▶ _Extracted text_
*** Block opens ***
There is a particular brand of street art in Brooklyn that annoys me. The tags are short, cliché phrases, and they’re all around my neighborhood—things like “YOU ARE BEAUTIFUL” or “YOU’RE STRONGER THAN YOU THINK YOU ARE,” stenciled in an extremely clockable font, popular with millennial brands. Something about these tags feels hollow to me, and patronizing, as if someone were cheering me on for simply walking to the grocery store. I’ve wondered at various times if my distaste for them is valid or curmudgeonly. If someone else finds them, who am I to say they’re cheap? It wasn’t until I saw a Pauline Kael quote a la the Pauline Kael Twitter bot that I found the words to describe this particular style of art and why it irks me: “consciously life-affirming.”
Of course I love art that happens to be life-affirming, but the over-conscious pursuit of such a quality changes it. It transforms the art from expressive to prescriptive. When you look at a creative work that’s consciously life-affirming—like say, a commercial for Cheerios featuring paralympic athletes—it’s telling you how to feel. And if you don’t feel moved or uplifted, there is little use in further engaging with it. From a marketing perspective, this is of course useful: If the aim is to win over (and thus sell to) maximum people, being prescriptive is the way to go. This is what separates commercials from art, or in some cases, breeds a combination of the two: commercial art. Although this flavor of street art in Brooklyn isn’t trying to sell anything, it comes off like a sales pitch anyway, even just for itself. In a way, it talks down.
I’ve been thinking about this since the debate surrounding Everything Everywhere All at Once intensified online after the movie swept the Oscars last week. The discourse is a classic struggle of extremes: On one end is the passionate EEAAO hive, some of whom admit to watching the movie every single night since it started streaming, and on the other are EEAAO’s critics, some of whom claim it is a hollow movie for children. (Of course, most viewers probably fall somewhere between those camps, but those people may as well not exist on the internet.) I think EEAAO’s harshest critics go too far, but on one level I agree with them: Everything Everywhere All at Once is consciously life-affirming to a dramatic degree. It spoon feeds its message to the audience (and a slightly pat one, too: kindness can save the world). That’s bound to annoy some people, no matter how cleverly it’s done.
*** Block closes ***
▶ _Records supplied_
*** Block opens ***
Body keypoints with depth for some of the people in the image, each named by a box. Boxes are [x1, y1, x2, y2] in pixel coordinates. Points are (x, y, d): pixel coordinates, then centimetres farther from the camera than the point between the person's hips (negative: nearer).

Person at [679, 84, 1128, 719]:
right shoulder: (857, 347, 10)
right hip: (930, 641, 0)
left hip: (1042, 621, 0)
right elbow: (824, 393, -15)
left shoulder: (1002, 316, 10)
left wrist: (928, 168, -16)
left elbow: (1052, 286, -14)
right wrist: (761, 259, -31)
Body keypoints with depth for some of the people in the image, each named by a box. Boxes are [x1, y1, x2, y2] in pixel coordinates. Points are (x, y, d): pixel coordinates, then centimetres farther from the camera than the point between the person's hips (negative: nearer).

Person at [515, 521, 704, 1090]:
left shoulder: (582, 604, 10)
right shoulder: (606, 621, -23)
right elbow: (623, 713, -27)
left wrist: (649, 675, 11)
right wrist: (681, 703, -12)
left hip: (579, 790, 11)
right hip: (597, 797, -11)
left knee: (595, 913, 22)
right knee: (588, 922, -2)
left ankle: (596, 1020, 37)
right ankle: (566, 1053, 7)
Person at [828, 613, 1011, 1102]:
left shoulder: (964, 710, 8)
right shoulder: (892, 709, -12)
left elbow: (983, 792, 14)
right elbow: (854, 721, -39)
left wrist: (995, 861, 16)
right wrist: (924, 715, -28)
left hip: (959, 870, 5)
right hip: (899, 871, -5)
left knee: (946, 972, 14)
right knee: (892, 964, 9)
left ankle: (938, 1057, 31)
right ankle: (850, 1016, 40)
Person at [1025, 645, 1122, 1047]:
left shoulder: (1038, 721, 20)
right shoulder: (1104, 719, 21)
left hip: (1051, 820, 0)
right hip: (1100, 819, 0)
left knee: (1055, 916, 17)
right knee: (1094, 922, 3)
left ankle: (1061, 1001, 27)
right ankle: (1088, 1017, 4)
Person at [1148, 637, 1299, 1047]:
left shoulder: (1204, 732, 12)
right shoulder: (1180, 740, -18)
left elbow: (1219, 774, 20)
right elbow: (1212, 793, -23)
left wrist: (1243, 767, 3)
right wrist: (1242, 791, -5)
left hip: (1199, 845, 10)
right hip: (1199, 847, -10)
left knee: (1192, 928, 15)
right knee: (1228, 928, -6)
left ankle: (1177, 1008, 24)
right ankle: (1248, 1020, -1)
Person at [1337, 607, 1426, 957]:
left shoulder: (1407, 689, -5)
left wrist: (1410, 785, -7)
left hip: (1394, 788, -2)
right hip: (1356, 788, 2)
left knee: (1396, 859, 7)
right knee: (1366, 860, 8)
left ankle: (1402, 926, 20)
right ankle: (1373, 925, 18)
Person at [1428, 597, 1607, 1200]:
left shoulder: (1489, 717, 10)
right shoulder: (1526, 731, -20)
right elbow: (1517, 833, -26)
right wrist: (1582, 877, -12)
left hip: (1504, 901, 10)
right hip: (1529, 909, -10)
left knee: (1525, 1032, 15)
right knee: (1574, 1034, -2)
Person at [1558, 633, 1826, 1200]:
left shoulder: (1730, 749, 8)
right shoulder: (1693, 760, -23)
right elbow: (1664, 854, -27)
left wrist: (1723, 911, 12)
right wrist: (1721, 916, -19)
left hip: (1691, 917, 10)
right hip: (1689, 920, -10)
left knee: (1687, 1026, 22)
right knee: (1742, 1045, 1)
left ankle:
*** Block closes ***
▶ _Tasks to perform_
- a) Condense the paragraph of the essay on consciously life-affirming art that begins "Of course I love art" into a bulleted list that keeps its main points.
- b) Resume the essay on consciously life-affirming art, starting after its last sentence.
The listing is not required for this work.

▶ _Answers to the exercise_
- a)
- I love art that happens to be life-affirming, but pursuing that quality too consciously turns art from expressive into prescriptive.
- Consciously life-affirming work, such as a Cheerios commercial featuring paralympic athletes, tells the viewer how to feel, and a viewer who is not moved has little reason to keep engaging with it.
- Being prescriptive is useful in marketing because it wins over, and so sells to, the most people.
- This separates commercials from art, or sometimes blends the two into commercial art.
- The Brooklyn street art sells nothing, yet it reads like a sales pitch for itself and talks down to its audience.

- b)
I liked the movie when I saw it in theaters, a bit less the second time. Both times I was struck by the sense that everyone involved genuinely wanted to make it, regardless of how much money it pulled in or accolades it received; a rare feeling these days. I also think it matters that many people felt seen by it in ways I didn’t. But I don’t agree with fans who claim that anyone who doesn’t like it is a grouch or a contrarian snob, desperate to disparage anything beloved. I actually think it’s worthwhile to demand that films feel distinct from marketing, especially today, when it’s increasingly difficult to distinguish between the two. Of course some art is simply commercial, and that’s fine, but EEAAO is being widely celebrated as far more than that—edgy, genius, unparalleled—and I agree with the critics who take issue with those descriptors.
EEAAO enjoys a reputation for being more subversive than it actually is, with its Reddit humor (dildo sword fights), Tumblr tweeness (googly eyes), and Marvel-like storytelling (professing the importance of kindness with wind blowing through one’s hair). This isn’t the movie’s fault; it’s an issue of perception. Or possibly a trick of marketing. Regardless, this reception of the movie—rather than the movie itself—is actually what people are arguing about. “The more I’ve thought about ‘Everything Everywhere,’ for all its undeniable representational significance, the more traditional a best picture winner it seems,” Justin Chang wrote for LA Times. “Beneath its veneer of impish, form-busting radicalism, it’s as epically self-important, broadly sentimental and thematically unambiguous a movie as any the academy has so honored.”
The concern, I think, of a movie like EEAAO being celebrated as one of the best of all time (a frequent remark by fans on Twitter), isn’t over the movie being praised at all, but that as a culture we’ve become too enamored with the marketable, and infantilized in the process. This tension—between those who primarily want to be entertained and those who want to be challenged—represents a broader cultural tug-of-war. EEAAO makes for an interesting avatar of this tension: It’s a litmus test for what you think makes a good movie.
The aesthetic maximalism of the film charmed me initially, and later made me wary. It simultaneously keeps your attention and distracts you from that fact that the moral of the story is fairly elementary. Like jangling keys in front of a baby. As James Grieg wrote in a recent essay for Dazed about how everyone needs to grow up, seeking out whatever’s most palatable and stimulating “makes you a more pliant consumer. … Children are the perfect customers: suggestible, impulsive, driven by an insatiable and replenishable desire for pleasure.” There may be nothing inherently wrong with the accessible and the marketable, but our world will feel a lot flatter if it becomes subsumed by those forces. It’s fun to just enjoy things, but shallow, too.
Whenever I see those big corny tags in my neighborhood telling me I AM ENOUGH, I think about another bit of street art that actually manages to move me whenever I see it. It’s on a blue-painted piece of plywood, part of some scaffolding erected around an apartment that burned down last year, tragically killing a beloved local known as Ms. Pearl, who was 74. People started painting and decorating the wood with tributes to her, and on the bottom right there is a note scratched in black chalk, messy and human:
You were in your 30’s,
Pearl.
You gave me a hug.
And I woke up.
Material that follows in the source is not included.